Saturday, 30 March 2013

Have Sunderland really improved under O'Neill?

Failure to beat the 10 men of Norwich last weekend has ensured Martin O’Neill’s Sunderland really are in a relegation fight.

A combination of dull football, lack of goals and without a win since the 19th January is far from the recipe for success. When you throw into the mix season ending injuries to both Steven Fletcher and captain Lee Cattermole, survival really is in doubt.

O’Neill’s appointment in December 2011 was the catalyst behind an incredible rise from 17th to the top half of the Premier League. The feat was made all the more impressive given the fact it was achieved in just two short months. However since then the club have struggled and have won just seven of their last 38 Premier League games. Meaning should the season have started at the time of Sunderland’s decline, they would have been relegated.

Home matches against Manchester United and Everton are sandwiched with trips Chelsea and local rivals Newcastle, a daunting fixture list for any side! After these four games Sunderland, in all likelihood will find themselves below the dreaded relegation line, which beggars the question, have they really improved under O’Neill?

The sales of Darren Bent and Jordan Henderson severely hampered former manager Steve Bruce. And although numerous faces came through the Stadium of Light doors, not many commanded a high transfer fee. Despite a poor start to the season, Bruce deserved more time, with the high turnover of players always ensuring developing his side that season would take time.
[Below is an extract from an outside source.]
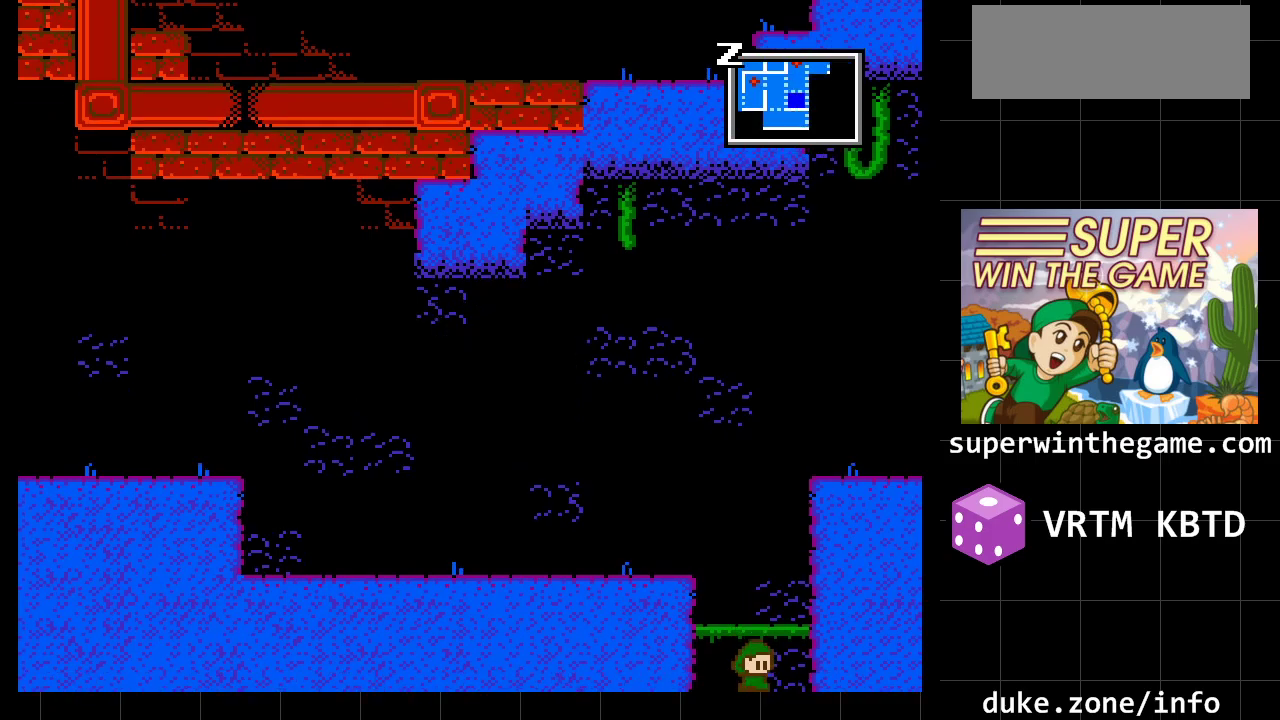
{"buttons": [], "events": []}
It took Sunderland 18 months to really replace Bent

The people’s choice was then appointed in the form of the O’Neill, who supported the club as a boy. In the short-term it worked, Sunderland were never in any danger of going down.

However this was the season Sunderland were supposed to kick-on, which evidently they haven’t. Big name and money signings arrived in the form of Adam Johnson and Fletcher, meaning expectation levels at The Stadium of Light were high. Whilst Fletcher has done the business for the Black Cats, scoring a third of the clubs Premier League goals, his fellow capture hasn't done so well.

Johnson promised much and given frequent game time, many expected him to flourish at Sunderland. Yet inconsistency has blighted his season, a theme common amongst young British wingers.

O’Neill has struggled to address Sunderland’s real problems in the three transfer window’s available to him. The sale of Michael Turner to Norwich was strange. Turner is a solid if not spectacular Premier League centre half. Yet the injury prone Wes Brown is yet to feature this season, whilst the likes of Carlos Cuellar and Titus Bramble have proven to be inconsistent at best. 

Turner has helped Norwich keep nine Premier League clean sheets

The lack of a real creative playmaker has heavily exposed how unimaginative the Sunderland midfield is. Stephane Sessengon has the ability to be this, however similar to Johnson, a real lack of consistency has blighted his season. Having seen Sunderland a few times this season, I can assure you they aren’t the most pleasing on the eye. It’s not that they play long football, but their inability to string a succession of passes together is all too obvious. 

With just eight games remaining, Sunderland are only four points clear of Wigan in 18th, who also have a game in hand of the Mackems!

You only need to read O’Neill’s CV to see he’s a very good manager. However for some reason it’s not working at Sunderland at the moment. Neil Warnock once said it was harder to manage a club you supported and maybe that’s proving the case for O’Neill.